First, he needs a suit. During a field trip to Workforce Solutions of Greater Dallas, he was measured for one. The job training center has racks and racks of business suits. That’s one reason Delores White brought 40 guys from the academy.
“Most of our young men don’t have proper attire for interviewing,” she said. “We insist that they dress professional regardless of the job they’re going for.”
These clothes are free, which suits Francisco.
“A lot of us maybe don’t have exactly the finances for a suit,” he said.
Neither do most kids from Kimball. More than 80 percent of the student body qualifies as economically disadvantaged.
ECONOMICALLY DISADVANTAGED STUDENTS OVER 20 YEARS
‘Make them proud’
This is the first time Francisco’s ever been fitted for suit. There’s another first he’s dreaming of.
“I would definitely love to be first in my family to go to college,” he said.
Francisco’s parents, who are originally from Mexico, got as far as high school.
“I kind of considered that lots and lots,” he said. “It’s always run through my mind, that they did this for us — well, for me and my other younger siblings. So might as well make them proud. It’s like an investment. … I want them to make sure that was a good investment.”
That’s how Francisco sees Kimball’s academy. White says 75 percent of last year’s academy graduates got into college. That’s compared to about 50 percent district-wide.
‘There has to be something new done’
Four hundred students are now enrolled in the hospitality program, which is more than a quarter of Kimball’s kids.

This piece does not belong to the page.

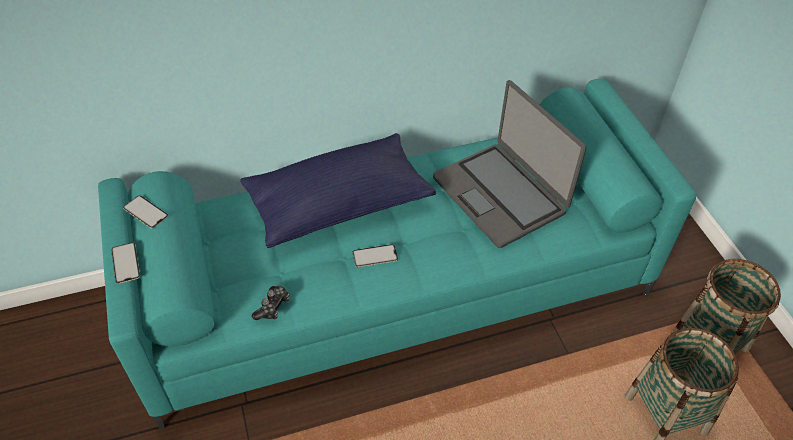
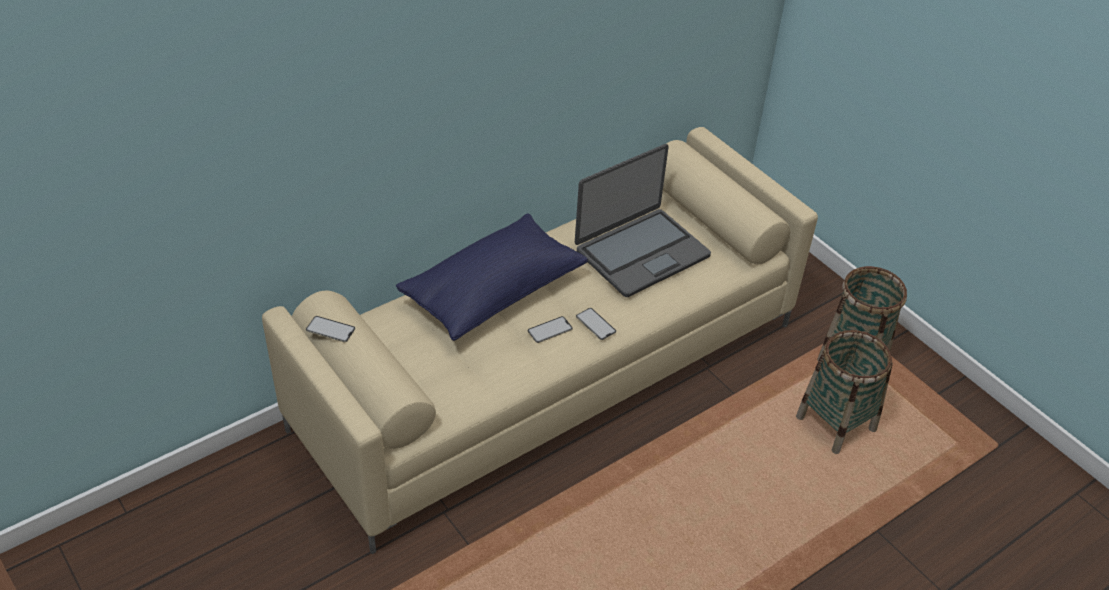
camera: 20 degrees left, 5 degrees down
(125, 263) = (336, 377): phone -> phone (595, 324)
(272, 307) = (476, 393): game controller -> none
(396, 289) = (550, 374): turquoise sofa -> beige sofa
(500, 194) = (641, 252): laptop -> laptop turned 75 degrees counterclockwise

The academy is a good calling card for the school. Principal Llewellyn Smith says it’s time for more options.
“It’s competitive out there and we have so many charter schools now in this area in particular, that are drawing a lot of our kids to those programs,” Smith said. “There has to be something new done.”
These days, Smith says, additional programs should add interest for students and parents.
“This is what’s happening with this collegiate academy, academy of hotel and tourism, whether it be an academy of law or academy of engineering at a school,” Smith said.
That collegiate academy starts next year and there’s already buzz, especially among teachers.